YOUR INSTRUCTIONS -> Write down each entry again, exactly as it reads.

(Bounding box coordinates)
━━━━━━
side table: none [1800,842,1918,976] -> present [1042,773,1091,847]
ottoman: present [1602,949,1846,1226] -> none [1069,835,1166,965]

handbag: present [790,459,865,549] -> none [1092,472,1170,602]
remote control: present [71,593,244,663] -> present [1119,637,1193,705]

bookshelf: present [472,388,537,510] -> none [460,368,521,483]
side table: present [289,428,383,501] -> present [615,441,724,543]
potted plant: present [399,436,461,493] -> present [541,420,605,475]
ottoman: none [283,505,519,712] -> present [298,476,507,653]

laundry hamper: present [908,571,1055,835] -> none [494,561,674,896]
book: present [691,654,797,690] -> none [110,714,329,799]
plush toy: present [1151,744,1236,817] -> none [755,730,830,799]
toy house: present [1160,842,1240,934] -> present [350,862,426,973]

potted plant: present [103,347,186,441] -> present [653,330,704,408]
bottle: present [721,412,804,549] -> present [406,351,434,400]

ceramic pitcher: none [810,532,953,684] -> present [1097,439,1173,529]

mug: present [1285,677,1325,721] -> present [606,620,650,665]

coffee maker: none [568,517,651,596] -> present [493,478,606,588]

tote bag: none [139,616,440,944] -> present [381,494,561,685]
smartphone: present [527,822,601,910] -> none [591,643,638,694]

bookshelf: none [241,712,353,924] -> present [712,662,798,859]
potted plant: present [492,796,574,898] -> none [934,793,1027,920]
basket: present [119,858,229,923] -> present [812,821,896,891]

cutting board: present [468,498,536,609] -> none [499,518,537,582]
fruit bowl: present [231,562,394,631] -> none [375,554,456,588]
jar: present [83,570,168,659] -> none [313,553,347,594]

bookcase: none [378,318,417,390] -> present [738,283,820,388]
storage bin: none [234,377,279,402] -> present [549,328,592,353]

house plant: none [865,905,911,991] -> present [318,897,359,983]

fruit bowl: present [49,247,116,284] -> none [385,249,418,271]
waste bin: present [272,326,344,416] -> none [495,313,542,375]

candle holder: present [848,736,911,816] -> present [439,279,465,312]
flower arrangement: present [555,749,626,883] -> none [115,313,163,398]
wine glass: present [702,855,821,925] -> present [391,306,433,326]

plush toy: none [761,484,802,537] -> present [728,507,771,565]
━━━━━━
WRITTEN RESPONSE ->
side table: none [1800,842,1918,976] -> present [1042,773,1091,847]
ottoman: present [1602,949,1846,1226] -> none [1069,835,1166,965]

handbag: present [790,459,865,549] -> none [1092,472,1170,602]
remote control: present [71,593,244,663] -> present [1119,637,1193,705]

bookshelf: present [472,388,537,510] -> none [460,368,521,483]
side table: present [289,428,383,501] -> present [615,441,724,543]
potted plant: present [399,436,461,493] -> present [541,420,605,475]
ottoman: none [283,505,519,712] -> present [298,476,507,653]

laundry hamper: present [908,571,1055,835] -> none [494,561,674,896]
book: present [691,654,797,690] -> none [110,714,329,799]
plush toy: present [1151,744,1236,817] -> none [755,730,830,799]
toy house: present [1160,842,1240,934] -> present [350,862,426,973]

potted plant: present [103,347,186,441] -> present [653,330,704,408]
bottle: present [721,412,804,549] -> present [406,351,434,400]

ceramic pitcher: none [810,532,953,684] -> present [1097,439,1173,529]

mug: present [1285,677,1325,721] -> present [606,620,650,665]

coffee maker: none [568,517,651,596] -> present [493,478,606,588]

tote bag: none [139,616,440,944] -> present [381,494,561,685]
smartphone: present [527,822,601,910] -> none [591,643,638,694]

bookshelf: none [241,712,353,924] -> present [712,662,798,859]
potted plant: present [492,796,574,898] -> none [934,793,1027,920]
basket: present [119,858,229,923] -> present [812,821,896,891]

cutting board: present [468,498,536,609] -> none [499,518,537,582]
fruit bowl: present [231,562,394,631] -> none [375,554,456,588]
jar: present [83,570,168,659] -> none [313,553,347,594]

bookcase: none [378,318,417,390] -> present [738,283,820,388]
storage bin: none [234,377,279,402] -> present [549,328,592,353]

house plant: none [865,905,911,991] -> present [318,897,359,983]

fruit bowl: present [49,247,116,284] -> none [385,249,418,271]
waste bin: present [272,326,344,416] -> none [495,313,542,375]

candle holder: present [848,736,911,816] -> present [439,279,465,312]
flower arrangement: present [555,749,626,883] -> none [115,313,163,398]
wine glass: present [702,855,821,925] -> present [391,306,433,326]

plush toy: none [761,484,802,537] -> present [728,507,771,565]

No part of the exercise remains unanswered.